The available data on the racial makeup of vaccine recipients paints an unpleasant picture. Among the 23 states that report those details, Black and Latino people received far smaller shares of the vaccine than their share of cases and deaths, and compared to their share of the states’ populations. For instance, in Mississippi, Black people make up 38% of the population and 41% of the deaths due to COVID-19, but they’ve received just 17% of the vaccinations.
“The burden of COVID infection and severe illness and death has been very unequal,” says Muriel Jean-Jacques, MD, who co-wrote an editorial in the Journal of the American Medical Association called “Vaccine Distribution -- Equity Left Behind?”
“So it makes sense that when you have a limited supply commodity, like a vaccine in the middle of a pandemic, that you would try to get it to those who are most likely to die, or to get severely ill first. It's also not surprising that a limited commodity may not actually go to those who need it most. Especially if those who need it most have borne the brunt of structural racism and classism.”
For example, a vaccine site opened in a Latino community in New York City saw its appointments snapped up by white people from elsewhere. Glitches in the system let people outside priority groups in Washington state, Tennessee, and Missouri make appointments. Some counties in Michigan are allowing local elected officials to get shots.
Among the country’s rich and powerful, many are scheming to find a vaccine before their turn. In Hollywood, entertainment-world heavyweights have been working their networks, offering bribes and flying by private jet to get shots when they can find them. In New York, a celebrity SoulCycle instructor nabbed an appointment by deeming herself an “educator.” Before the state clamped down, Florida’s priority list didn’t require recipients to live in the state, so wealthy “vaccine tourists” flew in to get a shot. And some Seattle-area hospitals offered “invitation-only” vaccinations to hospital foundation board members and major donors.
“In this country, we’re used to prioritization and timeliness being determined by power, privilege, and money,” says Jean-Jacques. “I understand they’re equally scared, but they need to wait.” (Not all celebrities are taking advantage: 75-year-old Dolly Parton, who donated money to help vaccine research, has announced she’ll hold off on getting the vaccine.)
“Allowing the ultra-rich to buy their way to the front of a line, much like a Disney FastPass that allows guests to pay an added fee to avoid long lines at attractions, is uncertain to maximize benefits and minimize risks,” Hurst and Arbo wrote in the American Journal of Bioethics.

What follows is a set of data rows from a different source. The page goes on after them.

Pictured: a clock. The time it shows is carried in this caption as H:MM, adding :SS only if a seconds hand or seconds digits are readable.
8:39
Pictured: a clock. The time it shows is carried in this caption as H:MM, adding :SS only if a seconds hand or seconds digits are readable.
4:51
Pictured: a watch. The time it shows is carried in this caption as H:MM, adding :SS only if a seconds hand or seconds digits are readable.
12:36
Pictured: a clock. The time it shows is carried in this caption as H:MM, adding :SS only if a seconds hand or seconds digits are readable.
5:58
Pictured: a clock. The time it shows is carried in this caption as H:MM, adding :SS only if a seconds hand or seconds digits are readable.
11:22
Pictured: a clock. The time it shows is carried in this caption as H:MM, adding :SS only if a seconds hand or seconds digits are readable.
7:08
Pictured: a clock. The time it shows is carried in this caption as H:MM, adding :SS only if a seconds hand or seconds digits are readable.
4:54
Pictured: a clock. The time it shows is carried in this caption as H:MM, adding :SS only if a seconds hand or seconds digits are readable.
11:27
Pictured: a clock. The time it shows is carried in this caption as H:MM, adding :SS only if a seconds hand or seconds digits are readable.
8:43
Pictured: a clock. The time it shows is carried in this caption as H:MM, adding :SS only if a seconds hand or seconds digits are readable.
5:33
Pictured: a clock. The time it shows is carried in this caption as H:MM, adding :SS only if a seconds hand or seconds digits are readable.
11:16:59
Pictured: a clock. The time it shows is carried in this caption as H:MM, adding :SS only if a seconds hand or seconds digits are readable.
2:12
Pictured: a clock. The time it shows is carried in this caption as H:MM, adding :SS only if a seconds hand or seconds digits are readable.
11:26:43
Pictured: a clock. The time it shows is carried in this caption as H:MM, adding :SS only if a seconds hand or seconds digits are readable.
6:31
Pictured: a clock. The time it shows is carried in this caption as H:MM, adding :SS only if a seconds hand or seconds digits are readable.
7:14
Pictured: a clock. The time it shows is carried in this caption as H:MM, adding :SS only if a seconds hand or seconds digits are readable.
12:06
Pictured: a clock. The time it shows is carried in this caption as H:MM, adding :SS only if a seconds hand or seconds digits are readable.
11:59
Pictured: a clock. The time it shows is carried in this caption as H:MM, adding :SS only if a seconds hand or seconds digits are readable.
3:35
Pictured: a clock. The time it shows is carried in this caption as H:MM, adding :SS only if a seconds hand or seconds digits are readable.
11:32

While these examples are clearly unethical, the decision whether or not to jump the line isn’t always so clear-cut. Because a vial of vaccine must be used in its entirety within 6 hours after opening, facilities sometimes wind up with extra doses at the end of the day. Those would have to be thrown away if the provider couldn’t find anyone to receive them. Knowing this, some people will sometimes wait in line, just in case. Freezer breakdowns have also led to facilities throwing open the doors, rushing to administer the vaccines before they were no longer viable. Caught up in snarled traffic during a snowstorm, health care workers in Oregon went from car to car, looking for takers.
“If you truly have vaccine that's about to be thrown out, of course, you should get it into any safe arm that you can,” says Jean-Jacques. “Everybody in this country is at risk for COVID-19, illness, and death.”
But just because you can get a vaccine, should you? “It's understandable that people want to do everything they can to get a dose as quickly as possible. But we know that people with certain characteristics are more likely to die,” says Jean-Jacques. “That means people who don’t have those characteristics, even if they’re equally scared about getting COVID, need to wait.”